▶ Extracted text:
Buying a branded PC doesn't necessarily mean u get an original OS. Low cost PCs from most of the branded companies now come with some stupid OS like FreeDOS installed which is almost a guarantee that it will be removed and a pirated copy of XP or Vista will be installed, most probably by the dealer himself.

And..there is essentially no difference between a branded or assembled PC as far as the components are concerned. Coz you can always use the same (or better) components to assemble your own PC at a lower cost.

And what's more, most components if you purchase them separately have pretty long warranty periods (eg: Mobos and monitors have 3 year warranty. hard disks have 5 year warranty), while most branded PCs give only a 1 year warranty.

So in the end, I would say, if you know what you're doing, it's always better to get an assembled PC (from a reliable person). You can assemble a better PC, exactly the way you want, at a lower cost.


----------



## dOm1naTOr (Oct 1, 2007)

▶ Activity:
Continue the forum discussion on branded versus assembled PCs from the point at which it stops. The records that follow are not required for this work.

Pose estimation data
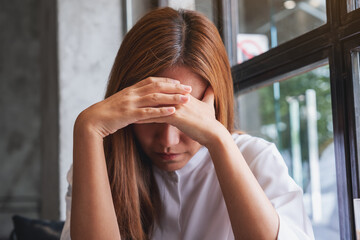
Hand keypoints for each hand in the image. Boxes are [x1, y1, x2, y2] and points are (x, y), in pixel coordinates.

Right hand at [75, 77, 191, 137]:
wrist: (92, 120)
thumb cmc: (107, 113)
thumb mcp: (121, 101)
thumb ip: (133, 98)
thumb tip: (143, 98)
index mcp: (131, 89)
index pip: (152, 81)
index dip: (167, 81)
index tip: (179, 82)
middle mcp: (132, 93)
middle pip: (157, 86)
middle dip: (174, 87)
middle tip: (189, 88)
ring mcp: (131, 103)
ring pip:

▶ Response below:
Ull get excellent support for only 1yr for branded PC. Then ull have to pay extra for every 1yr of extended warranty nd the amount goes on increasing as the PC grows older. COnsider if the HDD gone bad just after 1yr nd u didn't apply for extended warranty.

But in case of assembled PC, each components has its own warranty. Most products has min of 3yr warranty nd some has 5yrs like HDD etc.
Only optical drives has 1yr limited warranty.

Another main problem with branded PCs is dat, itll be limited in upgradibility. Most of my friend's branded[Zenith nd Compaq] PCs dun haf AGP slots or more than 2 mem slots.


----------



## pannaguma (Oct 1, 2007)

ravi_9793 said:
			
		

> The best thing about Branded PC is *SUPPORT*.


Dont you think this forum provides a lot of it? Then why pay extra for it?


----------



## Pathik (Oct 1, 2007)

Assembled anyday


----------



## dOm1naTOr (Oct 2, 2007)

If branded PC is a must dun go below Alienware, Falcon or Dell XPS.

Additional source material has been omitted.